Bu kadarla kalsa iyi... Bu durum pastanelere de sirayet etmiş. Bir akşam ameliyat olmuş bir hasta yakınımı ziyaret etmek için yola çıktım. Hediye alayım diye bir pastaneye girdim. Gözüme gevrek ilişti. Fiyatını sordum. 7.5 lira dedi. Ver bir kutu dedim. Başka ne alayım diye kafamı sol tarafa çevirdim. Çeşit çeşit tatlı ve tuzlu pastalar gözüme ilişti. Bu bölümde aynı zamanda fiyat da yazıyordu: 16.25 TL. Karışık yarım kilo verir misin dedim. Tarttı. Cebimden 20 lira çıkardım. Ne kadar borcum dedim. 27 lira dedi. Kilosu ne kadardı? Burada 16.25 yazıyor dedim. Oradaki fiyat yarım kg fiyatı. Tatlı tuzlu karışık olunca fiyatı 35 lira dedi. Kafamdan 15-16 lira ödeme yapacağım diye hesap ettiğim pastaneden 27 lira ödeyip çıktım. 

Gördüğünüz gibi Matematiği iyi olmayan benim, pazarda tutmayan hesabım pastanede de tutmadı. Bundan sonra fiyatı yazılmış etiketi noktası virgülüne okumak, bir daha okumak boynumun borcu olsun. Tutmayan hesabımın üzerine yaptığım fazla ödemede değilim. Zira çok bir ehemmiyeti yok. Ama müşteriyi çekme uğruna gittikçe yaygınlaşan bu muameleyi hoş karşılamadığımı ifade etmek istiyorum.

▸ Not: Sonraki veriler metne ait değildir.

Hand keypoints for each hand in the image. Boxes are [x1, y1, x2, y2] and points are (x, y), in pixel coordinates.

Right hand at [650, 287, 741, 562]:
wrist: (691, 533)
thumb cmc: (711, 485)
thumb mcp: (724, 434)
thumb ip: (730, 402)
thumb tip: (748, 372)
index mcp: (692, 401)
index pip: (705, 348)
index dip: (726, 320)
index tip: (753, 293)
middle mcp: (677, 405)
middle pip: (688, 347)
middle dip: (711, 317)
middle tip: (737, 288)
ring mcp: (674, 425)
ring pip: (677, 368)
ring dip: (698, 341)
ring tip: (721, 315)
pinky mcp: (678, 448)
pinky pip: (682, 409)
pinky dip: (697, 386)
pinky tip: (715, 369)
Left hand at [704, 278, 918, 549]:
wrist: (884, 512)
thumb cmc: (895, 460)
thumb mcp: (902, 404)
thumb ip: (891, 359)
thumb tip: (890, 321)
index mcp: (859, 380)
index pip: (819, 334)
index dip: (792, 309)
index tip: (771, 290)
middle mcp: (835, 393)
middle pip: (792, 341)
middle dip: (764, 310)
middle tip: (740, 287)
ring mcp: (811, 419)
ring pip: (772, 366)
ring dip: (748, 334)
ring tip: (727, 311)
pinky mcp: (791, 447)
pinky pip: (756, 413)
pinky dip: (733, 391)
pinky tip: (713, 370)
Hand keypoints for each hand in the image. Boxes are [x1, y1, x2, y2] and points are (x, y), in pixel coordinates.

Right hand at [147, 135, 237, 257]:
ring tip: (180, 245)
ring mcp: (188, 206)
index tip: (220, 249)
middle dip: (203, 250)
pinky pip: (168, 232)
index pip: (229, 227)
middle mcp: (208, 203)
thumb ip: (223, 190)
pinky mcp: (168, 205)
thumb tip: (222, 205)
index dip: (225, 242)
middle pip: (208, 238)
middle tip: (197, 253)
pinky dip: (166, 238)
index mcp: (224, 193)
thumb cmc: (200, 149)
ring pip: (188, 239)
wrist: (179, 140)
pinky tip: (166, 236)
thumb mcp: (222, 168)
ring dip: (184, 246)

Konu açılmışken yıllardır market ve mağazalarda uygulanan ve şimdilerde semt pazarlarına da sirayet eden fiyat etiketlerine değinmek istiyorum. Sonu 99 ile biten kuruşlu fiyatlar. Diyelim ki fiyatı düşük gibi göstermek suretiyle bu tür fiyatlandırmalarda müşteri çekme niyetleri var. Mağaza ve marketler bu yola başvuruyor. Müşterinin çoğu da nasılsa beğendiği ürünü alacağında ödeme için kredi kartını uzatıyor. Kuruşu kuruşuna çekiliyor. Para üstü derdine gerek kalmıyor. Ya semt pazarları... Özellikle muz satıcıları 5.99, 6.99 gibi fiyatlar yazıyorlar. 5 veya 6 büyük. Ta ileriden görüyorsun. Şunu tart deyip uzatınca fiyatın yanındaki 99'u da görüyorsun. Tartılıp poşete konan muz sana uzatılınca senden küsuratsız bir miktar talep ediliyor. Merak ettiğim sonu 99 kuruş ile biten bu ürünün fiyatının nasıl yuvarlandığı? Yine bir kuruşta değilim ama öyle mi deyip muzu tam bir kilo tarttırıp para üstü olarak esnaftan kuruşum da kuruşum deyip bir kuruşu istemek. Karşılığında al sana beş kuruş dese de kabul etmemek, illa bir kuruş demek herhalde bu tür esnafı yola getirir. Bir daha göz boyamaca fiyat yazmazlar.

Var mısınız böyle bir uğraşıya? Ne olur ne olmaz deyip korkmayın. Çünkü eskisi gibi pazarcı esnafında eski tartılar kalmadı. Hepsi elektronik terazi şimdi. Ne alaka demeyin. Eskiden kavgalarda tartıların bir ve iki kilogramlıkları kullanılırdı. 

*29/06/2019 tarihinde Anadolu'da Bugün gazetesinde yayımlanmıştır.